> WORK TO BE COMPLETED
Reproduce the text of each of the following records verbatim, keeping every line and character unchanged.
[[ THE RECORDS, beginning ]]
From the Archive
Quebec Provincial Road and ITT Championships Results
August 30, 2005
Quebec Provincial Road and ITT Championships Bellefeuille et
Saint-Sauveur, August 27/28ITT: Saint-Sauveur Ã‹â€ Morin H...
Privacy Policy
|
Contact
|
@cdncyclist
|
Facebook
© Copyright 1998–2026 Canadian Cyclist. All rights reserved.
[[ THE RECORDS, end ]]
> ANSWER FOR THIS EXERCISE
From the Archive
Quebec Provincial Road and ITT Championships Results
August 30, 2005
Quebec Provincial Road and ITT Championships Bellefeuille et
Saint-Sauveur, August 27/28ITT: Saint-Sauveur Ã‹â€ Morin H...
Privacy Policy
|
Contact
|
@cdncyclist
|
Facebook
© Copyright 1998–2026 Canadian Cyclist. All rights reserved.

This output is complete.